No lights, no heat, no money – that’s life in Ukraine during cyber warfare

FILE PHOTO: A general view shows the headquarters of the Ukrainian Ministry of Foreign Affairs in Kiev

By Christopher Bing and Joseph Menn

(Reuters) – Hackers who defaced and interrupted access to numerous Ukrainian government websites https://www.reuters.com/world/europe/exclusive-hackers-likely-used-software-administration-rights-third-party-hit-2022-01-14 on Friday could be setting the stage for more serious cyberattacks that would disrupt the lives of ordinary Ukrainians, experts said.

“As tensions grow, we can expect more aggressive cyber activity in Ukraine and potentially elsewhere,” said John Hultquist, an intelligence analyst at U.S. cybersecurity company Mandiant, possibly including “destructive attacks that target critical infrastructure.”

“Organizations need to begin preparing,” Hultquist added.

Intrusions by hackers on hospitals, power utility companies, and the financial system were until recently rare. But organized cybercriminals, many of them living in Russia, have gone after institutions aggressively in the past two years with ransomware, freezing data and computerized equipment needed to care for hospital patients.

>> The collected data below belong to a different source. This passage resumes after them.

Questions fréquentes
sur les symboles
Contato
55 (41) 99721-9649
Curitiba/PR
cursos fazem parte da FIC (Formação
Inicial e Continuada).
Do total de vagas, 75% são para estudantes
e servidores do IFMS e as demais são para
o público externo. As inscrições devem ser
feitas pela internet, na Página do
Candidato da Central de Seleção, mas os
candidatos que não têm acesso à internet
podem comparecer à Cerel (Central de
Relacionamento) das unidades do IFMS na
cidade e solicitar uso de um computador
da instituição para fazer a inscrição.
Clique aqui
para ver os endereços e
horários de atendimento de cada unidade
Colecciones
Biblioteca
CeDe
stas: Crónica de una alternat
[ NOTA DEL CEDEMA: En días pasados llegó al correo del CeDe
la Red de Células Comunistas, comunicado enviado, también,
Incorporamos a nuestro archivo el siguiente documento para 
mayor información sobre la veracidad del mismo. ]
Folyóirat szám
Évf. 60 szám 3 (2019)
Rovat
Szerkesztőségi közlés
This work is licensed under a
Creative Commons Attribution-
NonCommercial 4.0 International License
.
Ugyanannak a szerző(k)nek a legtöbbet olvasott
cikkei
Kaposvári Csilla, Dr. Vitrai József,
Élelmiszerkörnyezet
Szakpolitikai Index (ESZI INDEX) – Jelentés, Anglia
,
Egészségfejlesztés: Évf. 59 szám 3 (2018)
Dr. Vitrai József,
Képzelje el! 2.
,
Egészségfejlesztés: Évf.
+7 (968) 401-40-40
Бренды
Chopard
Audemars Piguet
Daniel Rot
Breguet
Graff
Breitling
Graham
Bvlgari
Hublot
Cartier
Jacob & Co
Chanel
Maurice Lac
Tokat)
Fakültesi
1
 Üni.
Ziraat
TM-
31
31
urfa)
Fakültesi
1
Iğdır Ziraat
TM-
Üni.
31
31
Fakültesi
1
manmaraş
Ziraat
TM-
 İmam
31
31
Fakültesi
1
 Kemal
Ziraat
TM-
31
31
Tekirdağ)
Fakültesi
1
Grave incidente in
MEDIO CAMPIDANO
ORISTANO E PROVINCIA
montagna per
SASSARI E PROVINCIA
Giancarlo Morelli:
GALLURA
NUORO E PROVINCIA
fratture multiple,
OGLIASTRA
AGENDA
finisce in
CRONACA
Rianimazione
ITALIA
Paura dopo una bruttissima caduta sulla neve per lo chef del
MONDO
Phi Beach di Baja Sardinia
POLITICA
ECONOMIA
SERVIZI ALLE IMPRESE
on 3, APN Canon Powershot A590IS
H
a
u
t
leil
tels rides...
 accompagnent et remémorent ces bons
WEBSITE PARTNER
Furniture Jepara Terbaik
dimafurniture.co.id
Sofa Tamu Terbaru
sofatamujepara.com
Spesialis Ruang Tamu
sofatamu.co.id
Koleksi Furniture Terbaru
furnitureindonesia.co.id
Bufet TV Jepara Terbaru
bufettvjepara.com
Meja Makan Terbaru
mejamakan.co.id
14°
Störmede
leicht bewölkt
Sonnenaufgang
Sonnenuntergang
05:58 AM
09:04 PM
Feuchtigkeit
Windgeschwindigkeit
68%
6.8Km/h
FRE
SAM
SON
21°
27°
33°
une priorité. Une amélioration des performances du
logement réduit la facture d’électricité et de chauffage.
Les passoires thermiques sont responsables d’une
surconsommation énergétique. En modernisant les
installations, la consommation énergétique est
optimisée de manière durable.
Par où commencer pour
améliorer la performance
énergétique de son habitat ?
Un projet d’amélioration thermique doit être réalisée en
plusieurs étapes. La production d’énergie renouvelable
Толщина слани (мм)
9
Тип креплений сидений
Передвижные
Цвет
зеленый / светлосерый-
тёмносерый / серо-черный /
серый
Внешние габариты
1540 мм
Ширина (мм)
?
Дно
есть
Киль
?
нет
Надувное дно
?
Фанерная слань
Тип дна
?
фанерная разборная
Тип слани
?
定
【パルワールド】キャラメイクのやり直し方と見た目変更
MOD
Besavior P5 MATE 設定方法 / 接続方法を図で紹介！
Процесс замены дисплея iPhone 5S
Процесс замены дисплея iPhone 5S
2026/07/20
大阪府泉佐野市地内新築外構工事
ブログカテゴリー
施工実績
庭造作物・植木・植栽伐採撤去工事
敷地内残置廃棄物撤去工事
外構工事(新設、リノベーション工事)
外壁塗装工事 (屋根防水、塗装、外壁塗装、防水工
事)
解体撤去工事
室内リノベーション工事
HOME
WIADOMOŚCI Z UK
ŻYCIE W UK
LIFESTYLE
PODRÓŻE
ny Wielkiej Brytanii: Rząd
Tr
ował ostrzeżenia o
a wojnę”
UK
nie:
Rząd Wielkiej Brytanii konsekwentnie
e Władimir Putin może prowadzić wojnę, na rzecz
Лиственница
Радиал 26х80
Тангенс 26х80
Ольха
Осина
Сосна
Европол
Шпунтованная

In some cases, those extortion attacks have led to patient deaths, according to litigation, media reports and medical professionals.

Friday’s attack on Ukrainian websites included a warning to “be afraid and expect the worst”, at a time when Russia has amassed about 100,000 troops near Ukraine, raising fears in the West that it is considering an invasion. Moscow denies it wants to invade.

Russia has repeatedly rejected hacking allegations leveled by Ukraine and other countries over the years. While a suspect in the new web defacements, Russia has not been directly accused by Ukraine.

In 2014 Russian troops went into the Black Sea peninsula of Crimea and annexed it from Ukraine. If Russia invades again, more cyberattacks would occur too, predicted former CrowdStrike cybersecurity executive Dmitri Alperovitch.

They would most likely be disruptive, not fatal, Alperovitch said. “It will be a sideshow. The main show will be on the ground.”

Ukraine has already borne the brunt of some of the largest hacks on infrastructure to date.

In December 2015, a first-of-its-kind cyber attack cut the lights to 225,000 people in western Ukraine, with hackers also sabotaging power distribution equipment, complicating attempts to restore power.

The average temperature during the winter in Ukraine is bellow freezing and losing heat is potentially lethal. Outages in the 2015 attack reportedly lasted six hours in some towns.

In the last two months of 2016, hackers targeted Ukrainian state institutions about 6,500 times, officials said. The cyberattacks showed Russian security services were waging a cyberwar against Ukraine, the government said.

An attack on the State Treasury halted its systems for several days, meaning state workers and pensioners had been unable to receive their salaries or payments on time.

The attacks against Ukraine’s power grid are considered by experts as the first examples of hackers shutting off critical energy systems supplying heat and light to millions of homes.